##### PASSAGE

Historians have been troubled by the kingdom of the Hwicce and whether it existed before Penda’s reign (c.628-655). It is often supposed that the kingdom was created when, according to the Anglo-Saxon Chronicle, Penda fought, and beat, the West Saxons at Cirencester in 628. We know where it was - much of what we now know as Worcestershire, Warwickshire and Gloucestershire - but can we discover who they were?

The Hwicce lived in the flat-bottomed valley between the Cotswolds and the Malvern Hills, and some suggest that their name means ark, or chest, and refers to that topographical feature. There are many other theories, but none that can be comprehensively proven. It seems the British (or Romano-British) controlled the area in the sixth century, for the Anglo-Saxon Chronicle records that at the battle of Dyrham in 577 the Saxons fought and slew three British kings and captured the cities which they had ruled (one of them being Cirencester) but it seems like the area remained a mix of British (‘Celtic’) and Anglo-Saxon.

Cirencester had been the tribal capital of the Dobunni in the late Iron Age - perhaps a little of this tribal identity remained. The distribution of Dobunnic coinage is roughly coterminous with the land of the Hwicce, according to landscape historian Della Hooke.

##########
##### DATASET EXTRACT

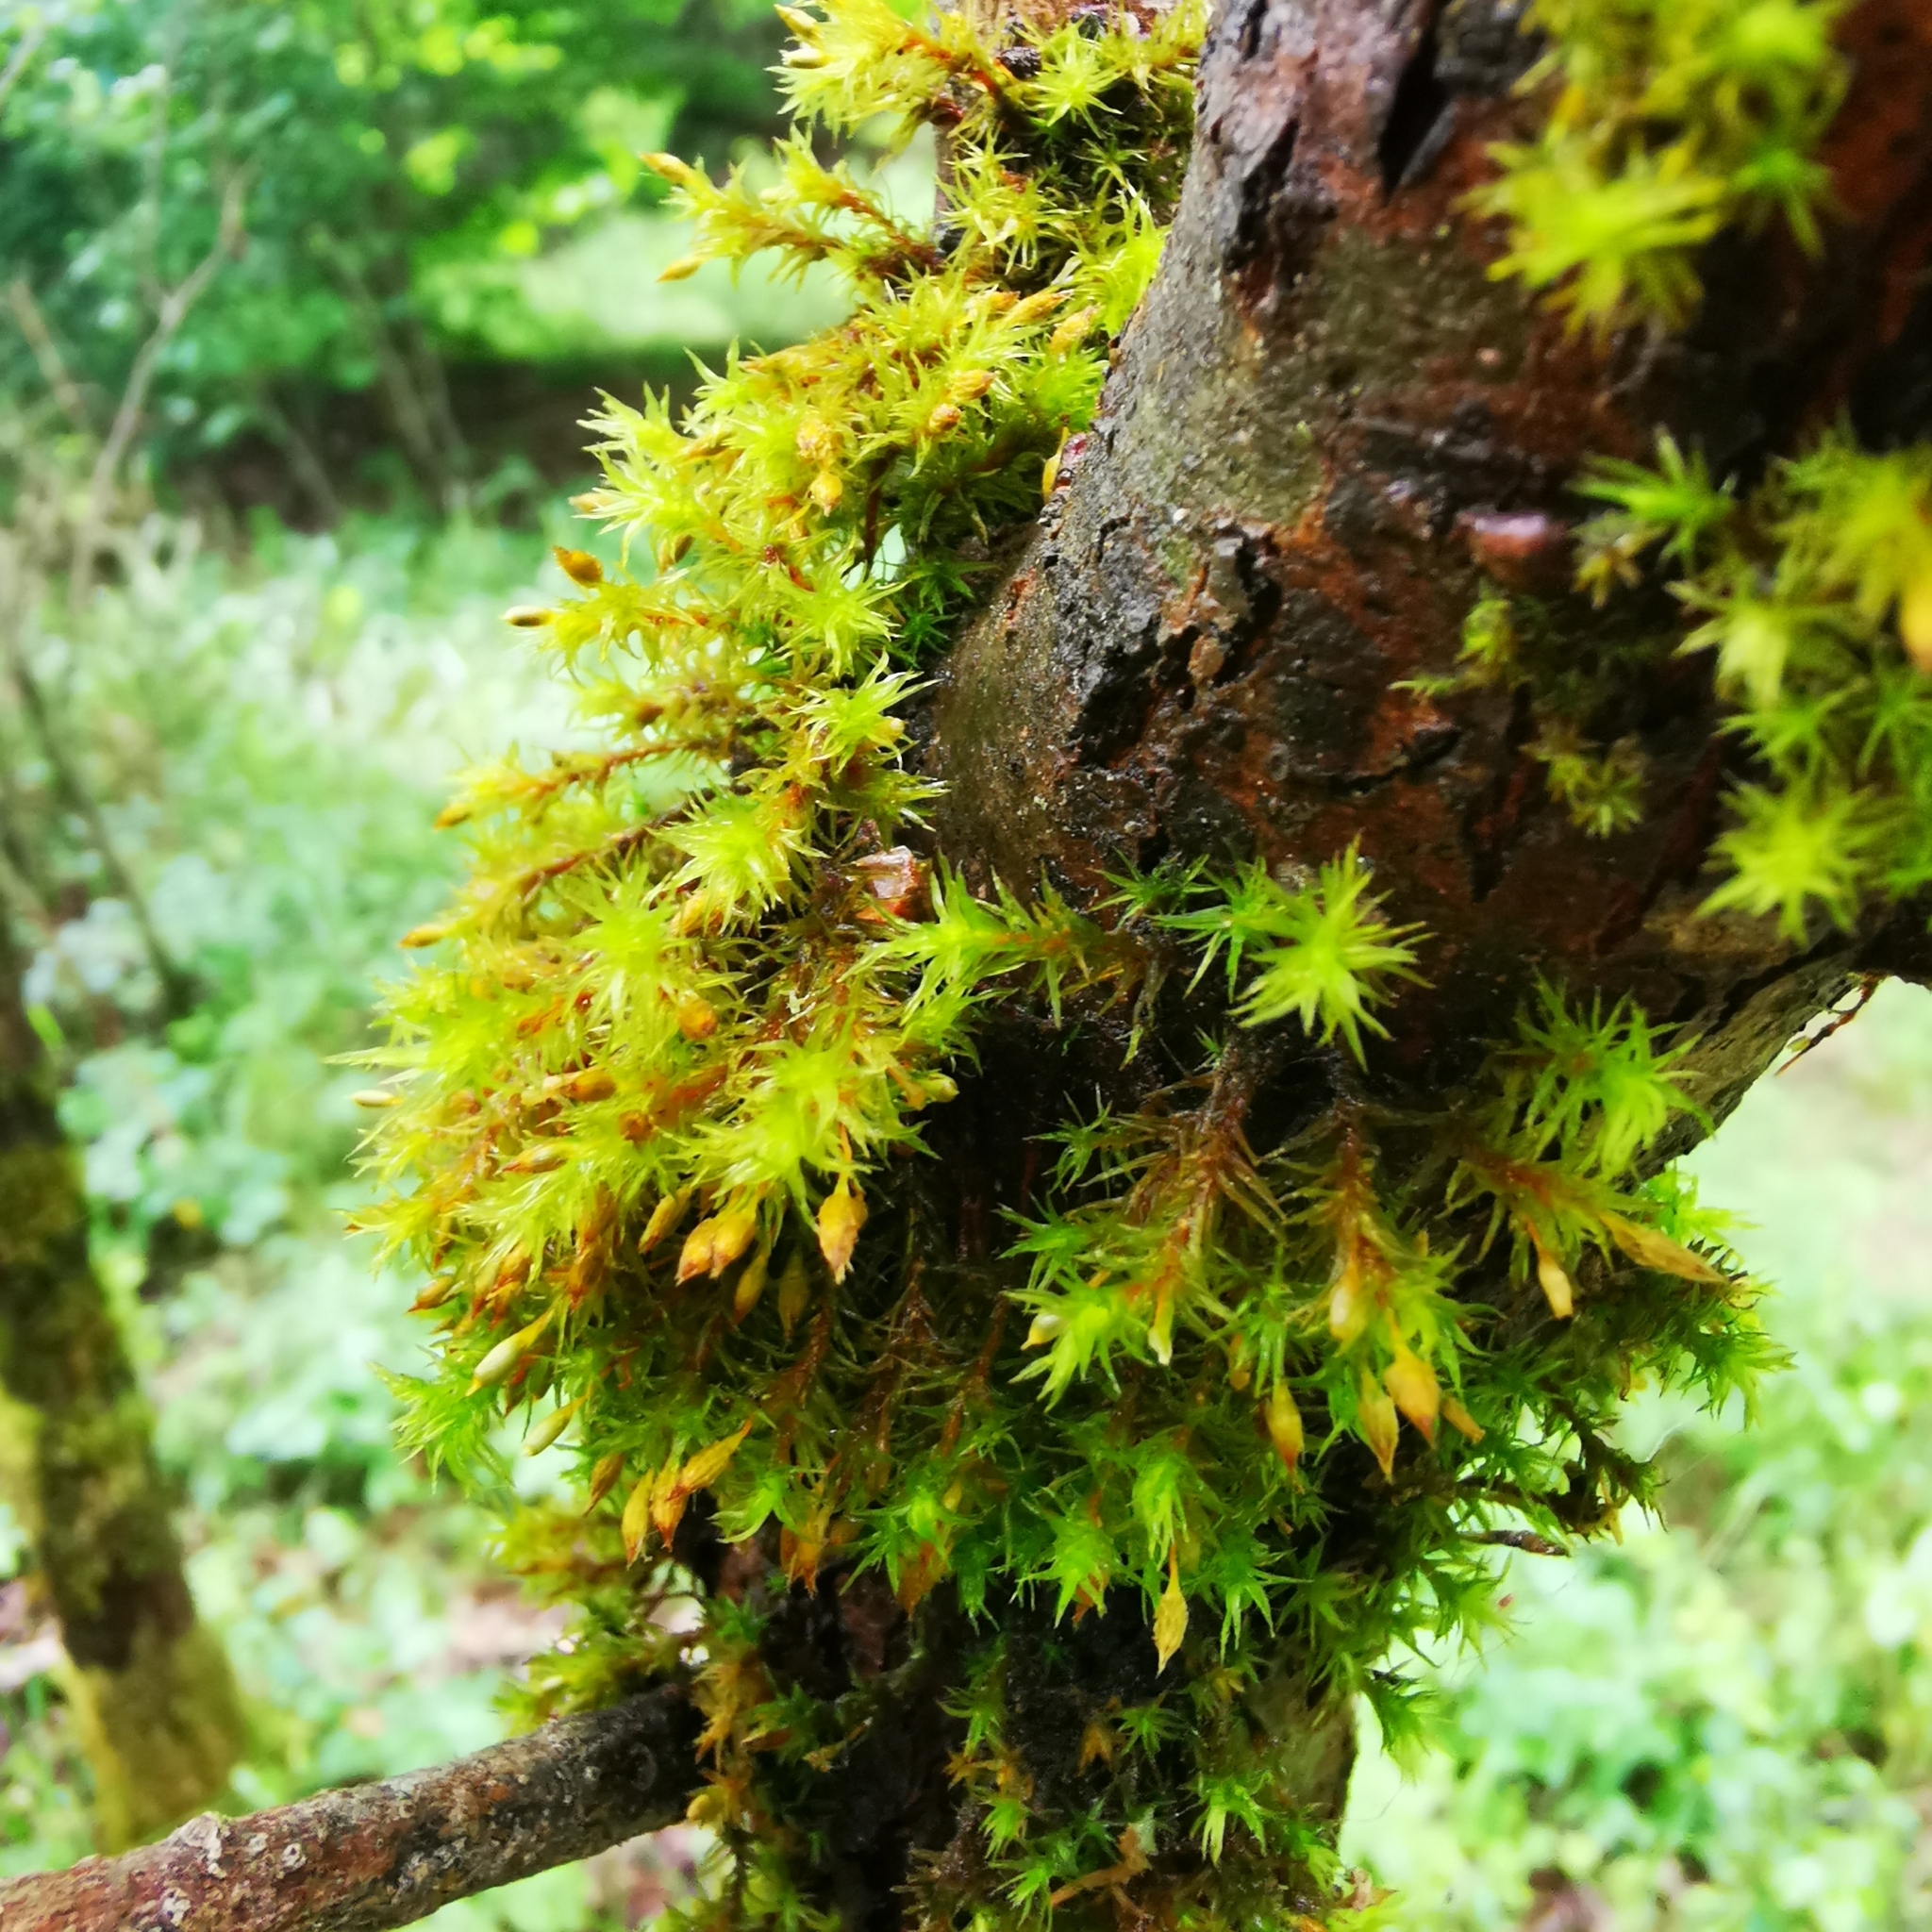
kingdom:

##########

● **TASKS AND EXERCISES**
1 > In the passage about the Hwicce, where did the Hwicce live?
2 > Go on with the passage about the Hwicce, starting after its final sentence.
The data was drawn from a separate source.

● **WRITTEN ANSWERS**
1 > They lived in the flat-bottomed valley between the Cotswolds and the Malvern Hills.

2 >
It is not known what happened to the area and who was in control after Dyrham up to the formation of the bishopric of Worcester in the mid-seventh century but it’s almost universally agreed that the diocese represented the territory of the kingdom. (The bishops there described themselves as episopi Hwicciorum.) The Hwicce might, even as a subkingdom of Mercia, have ruled over smaller tribes (a charter of 849 mentions the Pencersætan - southwest of Birmingham - and the people known as the Weogoran gave their name to Worcester itself).

Whilst we might not be able to pin down their exact origins, or the derivation of their name, they are not lost to us as people, and we know of several individuals who played crucial roles. 

Bede tells us of seventh-century Queen Eafe who was baptised in her own country, the kingdom of the Hwicce, and we know that she was the daughter of King Eanfrith, who was Christian, as were their people. From her story, we can glean that the Hwicce had by her time lost their independent status, if indeed they ever had it; her marriage to Æthelwalh of the South Saxons probably led to, or was conditional upon, her husband converting to Christianity. The baptism was at the ‘suggestion and in the presence of’ Wulfhere, king of Mercia (son of Penda). The inference is that the South Saxons and, indeed, the Hwicce, were certainly subordinate to Mercia at this point.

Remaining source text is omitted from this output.